## How to complete this task
Render the text lines in the data below as one numbered list, skipping blank lines. Leave the pictures out of your answer.

Provided records section start

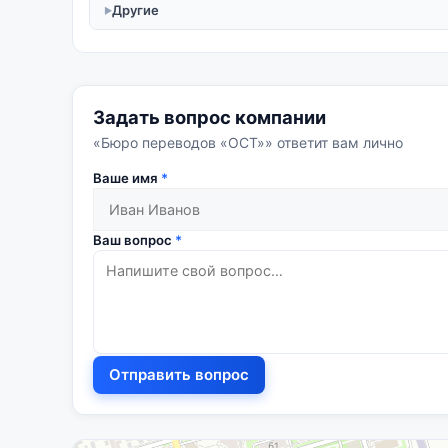
Другие
Задать вопрос компании
«Бюро переводов «ОСТ»» ответит вам лично
Ваше имя
*
Ваш вопрос
*
Отправить вопрос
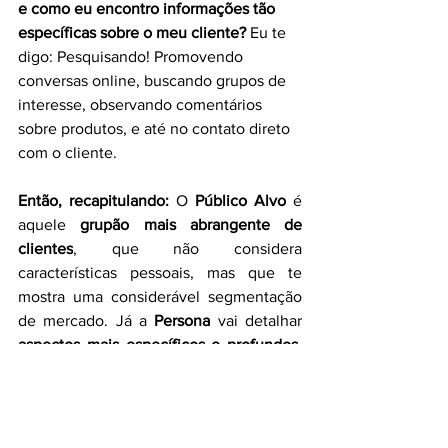
e como eu encontro informações tão 
específicas sobre o meu cliente? 
Eu te 
digo:
Pesquisando! Promovendo 
conversas online, buscando grupos de 
interesse, observando comentários 
sobre produtos, e até no contato direto 
com o cliente. 
Então, recapitulando:
 O 
Público Alvo
 é 
aquele 
grupão mais abrangente de 
clientes
, que não considera 
características pessoais, mas que te 
mostra uma considerável segmentação 
de mercado. Já a 
Persona 
vai detalhar 
aspectos mais específicos e profundos
, 
aumentando suas chances de conquistar 
a confiança e despertar o interesse do 
seu cliente.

Provided records section end

## Response
1. Другие
2. Задать вопрос компании
3. «Бюро переводов «ОСТ»» ответит вам лично
4. Ваше имя
5. *
6. Ваш вопрос
7. *
8. Отправить вопрос
9. e como eu encontro informações tão 
10. específicas sobre o meu cliente? 
11. Eu te 
12. digo:
13. Pesquisando! Promovendo 
14. conversas online, buscando grupos de 
15. interesse, observando comentários 
16. sobre produtos, e até no contato direto 
17. com o cliente. 
18. Então, recapitulando:
19.  O 
20. Público Alvo
21.  é 
22. aquele 
23. grupão mais abrangente de 
24. clientes
25. , que não considera 
26. características pessoais, mas que te 
27. mostra uma considerável segmentação 
28. de mercado. Já a 
29. Persona 
30. vai detalhar 
31. aspectos mais específicos e profundos
32. , 
33. aumentando suas chances de conquistar 
34. a confiança e despertar o interesse do 
35. seu cliente.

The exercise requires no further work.